- Trade show advertisement
- Directed by: Maclean Rogers
- Written by: Bert Lee Jack Marks Maclean Rogers R. P. Weston
- Produced by: Herbert Wilcox
- Starring: Sydney Howard Claude Hulbert Al Bowlly
- Cinematography: Cyril Bristow Freddie Young
- Music by: Harris Weston
- Production company: British and Dominions
- Distributed by: Woolf & Freedman Film Service
- Release date: 27 June 1932;
- Running time: 74 minutes
- Country: United Kingdom
- Language: English

= The Mayor's Nest =

1932 British comedy film

The Mayor's Nest is a 1932 British comedy film directed by Maclean Rogers and starring Sydney Howard, Claude Hulbert and Al Bowlly. It was written by Bert Lee, Jack Marks, Rogers and R. P. Weston, and was made at Elstree Studios.
==Synopsis==
A trombonist becomes mayor of a small town, but he struggles to cope with municipal issues.

==Cast==
- Sydney Howard as Joe Pilgrim
- Claude Hulbert as Algernon Ashcroft
- Al Bowlly as George
- Muriel Aked as Mrs. Ashcroft
- Frank Harvey as Councillor Blackett
- Michael Hogan as Tom Ackroyd
- Miles Malleson as clerk
- Cyril Smith as magistrate
- Syd Crossley as milkman

==Critical reception==
Film Weekly wrote: "The direction of P. Maclean Rogers thoroughly competent as far as it goes. His principal fault is the fault, inherent in the entire production, of underlining the obvious at the expense of slickness and speed."

*Record set:*
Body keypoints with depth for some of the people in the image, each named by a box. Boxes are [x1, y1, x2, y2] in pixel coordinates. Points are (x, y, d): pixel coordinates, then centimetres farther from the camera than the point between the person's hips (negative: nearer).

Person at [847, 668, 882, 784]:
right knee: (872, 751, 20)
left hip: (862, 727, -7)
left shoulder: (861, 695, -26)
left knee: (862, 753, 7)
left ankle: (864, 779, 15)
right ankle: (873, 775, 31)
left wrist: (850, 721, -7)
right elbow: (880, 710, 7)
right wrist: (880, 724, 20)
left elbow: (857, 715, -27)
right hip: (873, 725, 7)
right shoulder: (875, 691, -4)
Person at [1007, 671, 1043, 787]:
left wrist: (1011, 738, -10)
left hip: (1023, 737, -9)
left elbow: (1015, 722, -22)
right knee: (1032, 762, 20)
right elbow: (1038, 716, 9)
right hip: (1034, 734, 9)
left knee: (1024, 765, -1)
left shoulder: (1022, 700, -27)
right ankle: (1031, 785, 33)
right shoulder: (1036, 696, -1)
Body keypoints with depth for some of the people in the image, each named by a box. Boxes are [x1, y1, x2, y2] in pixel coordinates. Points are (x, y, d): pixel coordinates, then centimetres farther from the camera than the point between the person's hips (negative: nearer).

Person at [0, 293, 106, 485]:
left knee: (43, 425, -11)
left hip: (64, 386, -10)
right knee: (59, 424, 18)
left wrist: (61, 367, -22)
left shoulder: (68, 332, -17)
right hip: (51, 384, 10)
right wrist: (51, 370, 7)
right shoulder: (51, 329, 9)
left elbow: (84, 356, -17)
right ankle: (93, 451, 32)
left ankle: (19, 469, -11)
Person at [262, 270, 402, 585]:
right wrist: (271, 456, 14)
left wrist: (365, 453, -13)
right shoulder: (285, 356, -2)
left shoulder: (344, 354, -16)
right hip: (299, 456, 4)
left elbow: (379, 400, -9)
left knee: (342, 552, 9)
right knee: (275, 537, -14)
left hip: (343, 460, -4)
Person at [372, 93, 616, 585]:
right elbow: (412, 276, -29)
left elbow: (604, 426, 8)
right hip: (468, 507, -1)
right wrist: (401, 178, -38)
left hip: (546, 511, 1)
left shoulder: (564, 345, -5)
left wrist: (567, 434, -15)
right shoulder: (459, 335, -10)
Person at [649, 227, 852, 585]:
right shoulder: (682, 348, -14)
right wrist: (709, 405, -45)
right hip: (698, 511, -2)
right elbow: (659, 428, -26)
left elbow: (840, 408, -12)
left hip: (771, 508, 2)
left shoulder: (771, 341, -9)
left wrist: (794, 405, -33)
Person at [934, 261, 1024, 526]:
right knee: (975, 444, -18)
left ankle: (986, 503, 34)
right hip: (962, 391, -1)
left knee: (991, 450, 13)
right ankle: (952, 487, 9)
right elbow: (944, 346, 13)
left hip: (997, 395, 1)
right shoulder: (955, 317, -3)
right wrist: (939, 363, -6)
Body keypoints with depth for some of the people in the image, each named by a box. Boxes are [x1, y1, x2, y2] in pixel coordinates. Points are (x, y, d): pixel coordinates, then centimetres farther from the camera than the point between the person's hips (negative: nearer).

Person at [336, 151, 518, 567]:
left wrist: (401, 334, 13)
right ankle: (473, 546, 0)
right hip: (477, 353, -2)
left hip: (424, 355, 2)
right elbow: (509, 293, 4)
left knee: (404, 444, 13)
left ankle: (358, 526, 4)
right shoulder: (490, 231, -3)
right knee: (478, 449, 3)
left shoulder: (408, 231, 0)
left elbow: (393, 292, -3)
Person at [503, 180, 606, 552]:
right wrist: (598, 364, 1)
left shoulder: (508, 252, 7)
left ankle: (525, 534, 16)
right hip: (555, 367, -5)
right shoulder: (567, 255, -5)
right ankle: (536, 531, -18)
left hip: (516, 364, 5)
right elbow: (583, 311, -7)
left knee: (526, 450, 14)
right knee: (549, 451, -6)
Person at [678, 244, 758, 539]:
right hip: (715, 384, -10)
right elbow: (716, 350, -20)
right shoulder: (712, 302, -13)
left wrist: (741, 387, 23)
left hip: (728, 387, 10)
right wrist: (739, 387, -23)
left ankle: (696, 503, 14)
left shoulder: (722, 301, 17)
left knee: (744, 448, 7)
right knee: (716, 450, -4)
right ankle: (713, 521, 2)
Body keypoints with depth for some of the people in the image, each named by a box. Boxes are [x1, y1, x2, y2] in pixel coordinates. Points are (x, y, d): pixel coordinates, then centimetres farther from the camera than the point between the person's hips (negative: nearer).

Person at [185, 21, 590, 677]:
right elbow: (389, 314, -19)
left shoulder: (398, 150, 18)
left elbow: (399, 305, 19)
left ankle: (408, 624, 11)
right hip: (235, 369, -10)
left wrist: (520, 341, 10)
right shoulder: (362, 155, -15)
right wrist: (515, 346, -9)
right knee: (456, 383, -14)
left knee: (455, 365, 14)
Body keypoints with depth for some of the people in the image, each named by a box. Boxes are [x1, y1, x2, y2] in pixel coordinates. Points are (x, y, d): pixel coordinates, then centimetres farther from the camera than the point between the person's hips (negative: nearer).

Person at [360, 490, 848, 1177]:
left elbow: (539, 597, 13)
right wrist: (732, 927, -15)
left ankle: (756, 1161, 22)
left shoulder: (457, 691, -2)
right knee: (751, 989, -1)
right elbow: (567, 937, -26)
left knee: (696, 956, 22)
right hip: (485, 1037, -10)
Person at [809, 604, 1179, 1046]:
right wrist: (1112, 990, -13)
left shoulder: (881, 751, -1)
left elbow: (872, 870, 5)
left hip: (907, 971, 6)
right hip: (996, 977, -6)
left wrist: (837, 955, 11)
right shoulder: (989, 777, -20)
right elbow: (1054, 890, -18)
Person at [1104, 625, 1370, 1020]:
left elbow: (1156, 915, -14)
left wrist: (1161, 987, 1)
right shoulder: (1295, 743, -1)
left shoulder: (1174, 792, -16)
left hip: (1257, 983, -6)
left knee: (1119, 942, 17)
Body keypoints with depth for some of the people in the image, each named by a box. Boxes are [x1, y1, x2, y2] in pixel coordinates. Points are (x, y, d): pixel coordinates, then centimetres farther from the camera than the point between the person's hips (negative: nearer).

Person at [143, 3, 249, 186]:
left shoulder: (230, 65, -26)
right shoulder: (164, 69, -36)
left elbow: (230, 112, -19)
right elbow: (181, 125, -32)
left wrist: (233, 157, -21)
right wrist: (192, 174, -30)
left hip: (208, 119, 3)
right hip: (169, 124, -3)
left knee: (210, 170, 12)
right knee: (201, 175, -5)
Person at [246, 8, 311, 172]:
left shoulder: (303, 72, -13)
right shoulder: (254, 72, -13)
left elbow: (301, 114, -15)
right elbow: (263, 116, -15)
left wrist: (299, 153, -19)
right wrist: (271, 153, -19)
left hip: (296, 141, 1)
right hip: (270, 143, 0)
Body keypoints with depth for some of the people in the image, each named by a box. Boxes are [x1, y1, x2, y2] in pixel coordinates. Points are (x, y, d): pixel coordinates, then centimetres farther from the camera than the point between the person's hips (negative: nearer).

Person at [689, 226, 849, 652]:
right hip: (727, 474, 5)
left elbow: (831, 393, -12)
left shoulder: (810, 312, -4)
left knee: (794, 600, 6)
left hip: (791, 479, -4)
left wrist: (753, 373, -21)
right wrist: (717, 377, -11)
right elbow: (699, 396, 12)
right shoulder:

*Task requirements:*
#1 According to the article on The Mayor's Nest, where was the film made?
#2 Extend the article on the film The Mayor's Nest, picking up after its final sentence.

*Responses in order:*
#1 Elstree Studios.

#2
Kine Weekly wrote: " comedy, which makes good-humored sport of civic affairs and personalities, furnishes a good vehicle for the quaint drolleries of Sydney Howard and the asinine humor of Claude Hubert. The fun is not fast and furious, but it succeeds in rousing an easy succession of quiet chuckles."

Film Pictorial gave a positive review and described it as "broad fun" but "not quite so riotous, possibly, as some of his (Sydney Howard’s) other films." It concluded by saying, "Some of the production drags in parts – just a little tightening up would have made a wonderful improvement – but we think that the Sydney Howard enthusiasts will find their full quota of laughs. Claude Hulbert does some very good work, too, and Muriel Aked is one of those dear old fussy busybodies who gets on everybody's nerves."